Data excerpts:

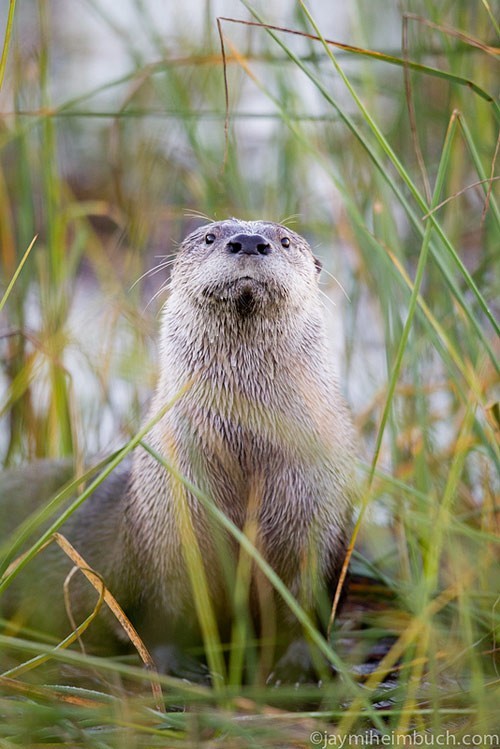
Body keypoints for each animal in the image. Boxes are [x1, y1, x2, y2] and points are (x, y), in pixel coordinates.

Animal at [1, 219, 358, 680]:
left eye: (283, 240)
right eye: (210, 236)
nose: (248, 241)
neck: (245, 460)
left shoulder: (320, 522)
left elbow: (308, 608)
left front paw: (297, 666)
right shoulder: (164, 530)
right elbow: (159, 608)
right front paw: (175, 664)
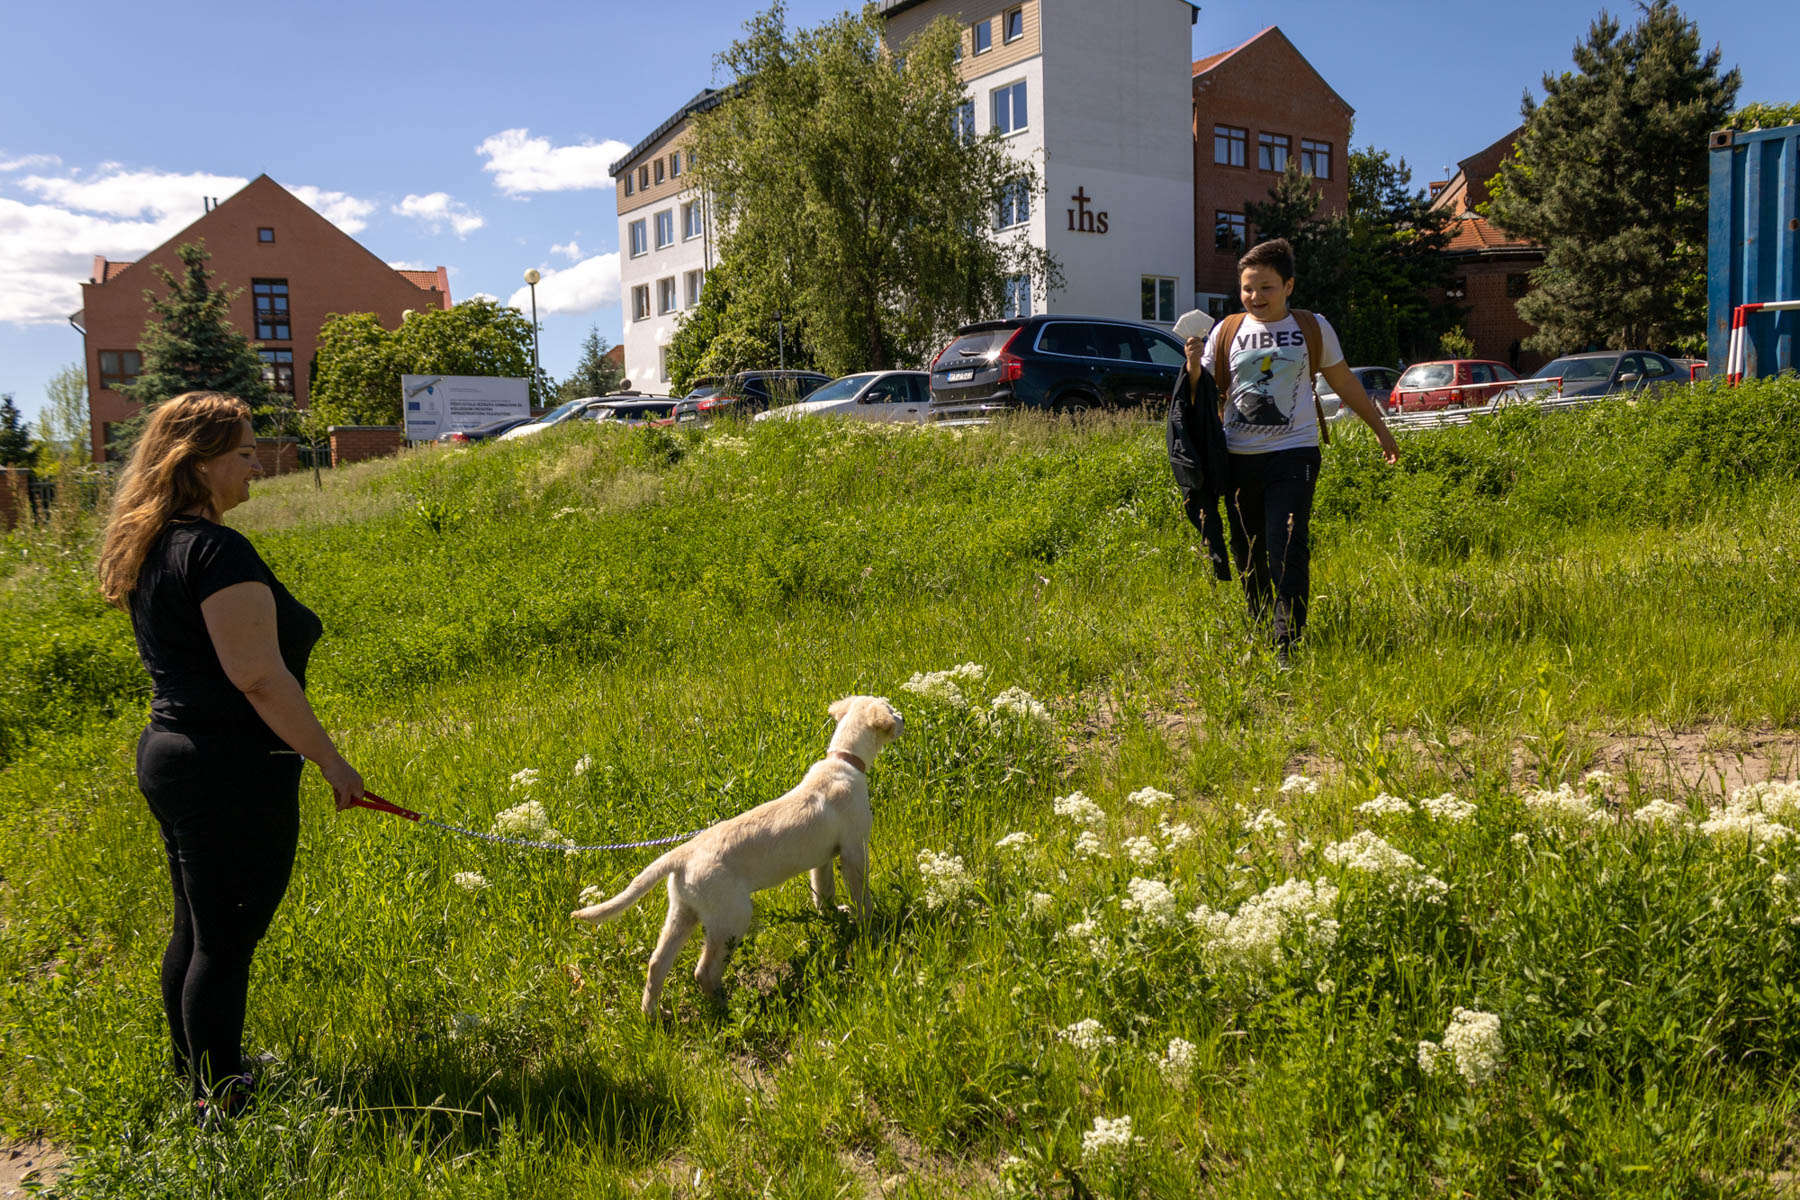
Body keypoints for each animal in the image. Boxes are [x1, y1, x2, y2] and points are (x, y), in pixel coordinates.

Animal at [572, 694, 900, 1014]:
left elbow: (823, 892)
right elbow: (860, 893)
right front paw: (869, 925)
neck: (844, 761)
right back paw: (728, 1008)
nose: (903, 717)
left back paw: (655, 1014)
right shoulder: (854, 849)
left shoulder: (822, 858)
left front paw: (834, 917)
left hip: (684, 912)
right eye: (890, 708)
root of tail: (682, 853)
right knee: (703, 972)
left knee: (656, 963)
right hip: (733, 916)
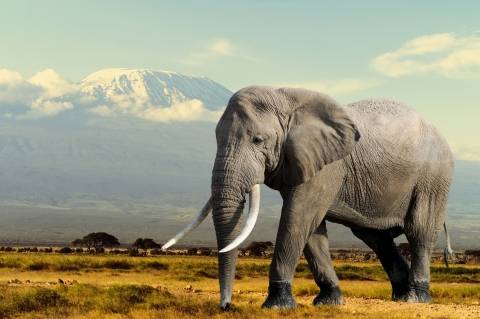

### Assignment
Return every line holding the word "left" from the records.

### Response to this task
left eye: (283, 240)
left shoulder: (320, 522)
left elbow: (308, 608)
left front paw: (297, 666)
left elbow: (823, 892)
left back paw: (655, 1014)
left shoulder: (822, 858)
left front paw: (834, 917)
left hip: (684, 912)
left knee: (656, 963)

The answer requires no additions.